City of Memories
by Richard Ali
City of Memories follows
four characters negotiating the effect of various traumas. Towering above them
is the story of Ummi al-Qassim, a princess of Bolewa, and the feud that
attended her love—first for a nobleman, then for a poet—a feud that bequeaths
her with madness and death. All four are bracketed by the modern city of Jos in
Central Nigeria, where political supremacy and perverse parental love become
motives for an ethno-religious eruption calculated to destroy the Nigeria State.
A thwarted
love affair forces Faruk to flee to the Northeastern village of Bolewa, from
where his parents emigrated three decades earier. There, he unearths his
mother's tragic story and discovers the key that just might keep his country
one—if he can make it back to Central Nigeria alive.

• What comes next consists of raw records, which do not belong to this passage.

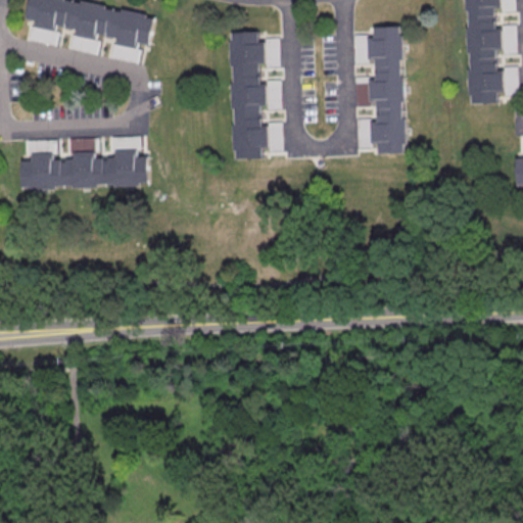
[(62,0),(79,3),(79,1),(104,6),(103,9),(121,12),(121,10),(145,15),(145,17),(153,19),(148,45),(137,43),(136,49),(115,45),(116,39),(96,35),(95,41),(74,36),(75,30),(55,26),(54,32),(33,27),(34,21),(24,18),(27,0),(62,0)]
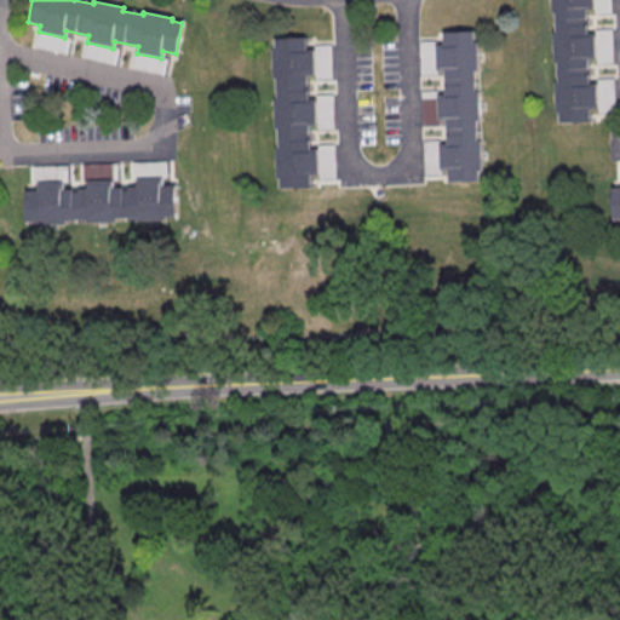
[(550,0),(551,16),(555,15),(556,34),(552,34),(554,64),(557,64),(557,85),(555,85),(556,115),(558,115),(558,125),(590,124),(590,112),(597,110),(596,86),(589,86),(587,62),(596,61),(595,35),(587,35),(586,12),(593,11),(592,0),(550,0)]
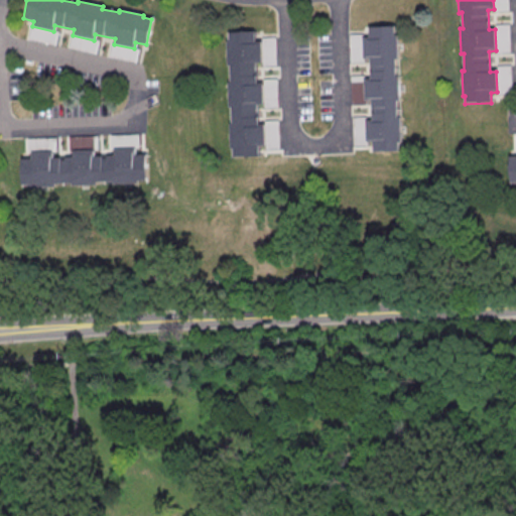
[(394,35),(397,35),(398,60),(396,60),(396,77),(399,77),(400,101),(397,102),(398,118),(400,118),(401,143),(400,143),(400,151),(374,152),(373,142),(367,142),(366,122),(372,121),(372,101),(365,101),(364,80),(370,80),(370,59),(364,59),(363,38),(369,38),(368,27),(394,26),(394,35)]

The Whispering Trees By Abubakar Adam Ibrahim
The Whispering Trees, award winning writer Abubakar Adam
Ibrahim’s debut collection of short stories, employs nuance, subtle drama and
deadpan humour to capture colourful Nigerian lives.
There’s Kyakkyawa, who sparks forbidden
thoughts in her father and has a bit of angels and witches in her; there’s the
mysterious butterfly girl who just might be a incarnation of Ohikwo’s long dead
mother; there’s also a flummoxed white woman caught between two Nigerian
brothers and an unfolding scandal, and, of course, the two medicine men of
Mazade who battle against their egos, an epidemic and an enigmatic witch.
Abubakar Adam Ibrahim was born in Jos and has
been writing for as long as he can remember. He won the BBC African Performance
Prize in 2007 and the ANA Plateau/Amatu Braide Prize for Prose in 2008. He is
currently the Arts Editor of one of Nigeria’s leading newspapers.
Farad By Emmanuel Iduma
Farad, named for the
unit of an electrical charge, is a novella that cuts laser-like through a
multilayered society. Touching biographies of ordinary citizens—young academics
and ageing psychologists, Christian editors and call girls, strange women and
music artistes—told in stylish, interrupted narratives, are woven into a
detailed mosaic of modern Nigeria.
Reminiscent of Plutarch’s Parallel Lives, Farad eases to a
climax when key characters from individual stories become participants in a
conflict at a University Chapel—a conflict in which the nature of power is
tested. Farad
is
an assemblage of fresh narratives woven around simple questions and open-ended
complexities. It is, ultimately, a story of love and essence.